A community foundation member recently asked our Legal Affairs team whether donor advisors are permitted to grant tax-deductible portions of a gift from donor advised funds, and then pay the non-tax deductible portion separately.

There isn’t direct, plain language in the Code or Treasury Regulations explicitly prohibiting split payments (bifurcation). However, the Council’s Legal Affairs team has determined that it is not likely that the IRS would favor bifurcation, and has advised our members who ask not to bifurcate the charitable portion from the non-charitable portion.

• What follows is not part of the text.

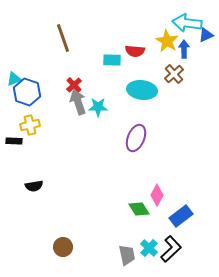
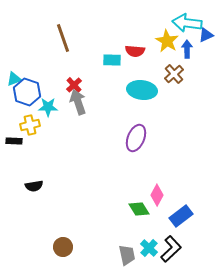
blue arrow: moved 3 px right
cyan star: moved 50 px left
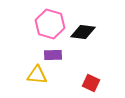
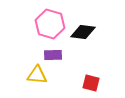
red square: rotated 12 degrees counterclockwise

In interpreting the self-dealing rules for private foundations specifically (which also prohibit all but incidental benefits), the IRS has stated that splitting payments is not permitted. While it is unclear whether this same interpretation would apply to distributions from donor advised funds, the nature and extent of the penalties are such that it is better to err on the side of caution. To be safe, the Council advises donor advisors to follow these private foundation bifurcation rules, and continue to ask the IRS to clarify this in new, long-awaited DAF regulations.

For more information on this or any other tricky legal matters, please contact the Council’s Legal Affairs team at legal@cof.org.

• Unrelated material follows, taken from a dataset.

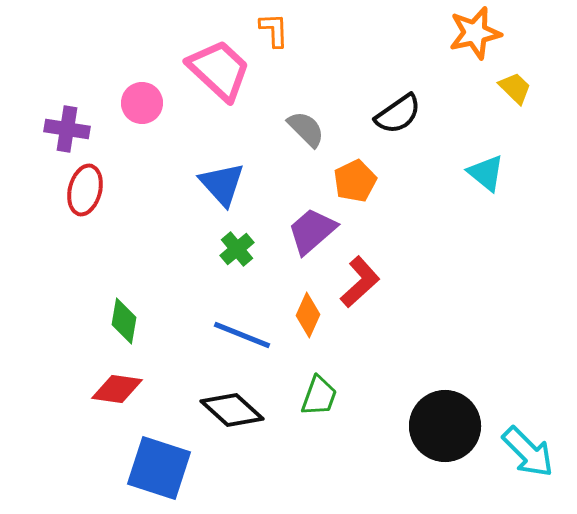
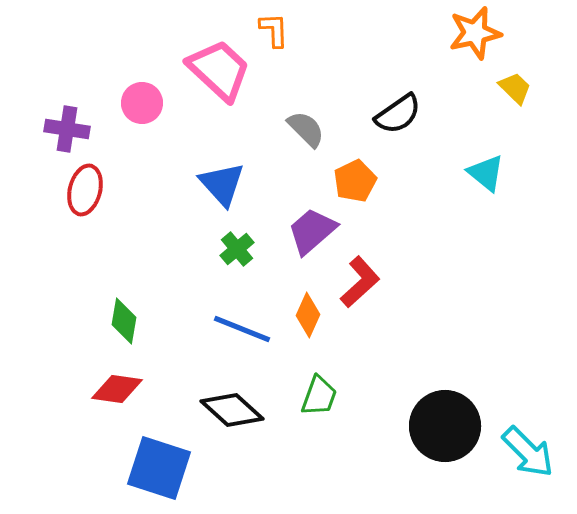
blue line: moved 6 px up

Philanthropy News and Op-Eds

"Cromnibus" Provisions Impact Nonprofits

In a thorough analysis of the “cromnibus,” or government spending bill passed by Congress last week, Nonprofit Quarterly’s Rick Cohen points out many provisions that will affect nonprofit organizations, either directly or by impacting other programs they care about. While the article delves into many provisions that nonprofits will care about, here are a few that we found especially interesting or alarming:

  • The bill cuts an addition $345.6 million from the IRS, which has suffered budget cuts the past two years. There is also language in the bill prohibiting the targeting of citizens “for exercising any right guaranteed under the First Amendment” and the targeting of other groups “for regulatory scrutiny based on their ideological beliefs.” This new cut will further weaken the IRS’s oversight capabilities, which will impact how it processes applications, responds to taxpayer inquiries, and issues new regulations.
  • The cromnibus makes a few important funding changes in the education world. First, it cuts federal Pell grants by $300 million. Second, it defunds the Race to the Top program, which at one time had significant philanthropic support.
  • The bill significantly increases the maximum amount an individual donor can give to a national political party. Donors will now be able to give up to $324,000 annually to national political parties, whereas the current limitation is $32,400 per year. This will likely further change the dynamic among political funding vehicles, including PACs and 501(c)(4)s.
  • The Environmental Protection Agency (EPA) budget is cut by $60 million, which amounts to about a one-fifth budget cut in the agency’s overall funding since 2010. There are also policy riders in the bill that prevent U.S. contributions to the Green Climate Fund, which helps impoverished nations combat climate change, and prohibit federal funds from being used to regulate lead use in fishing and ammunition.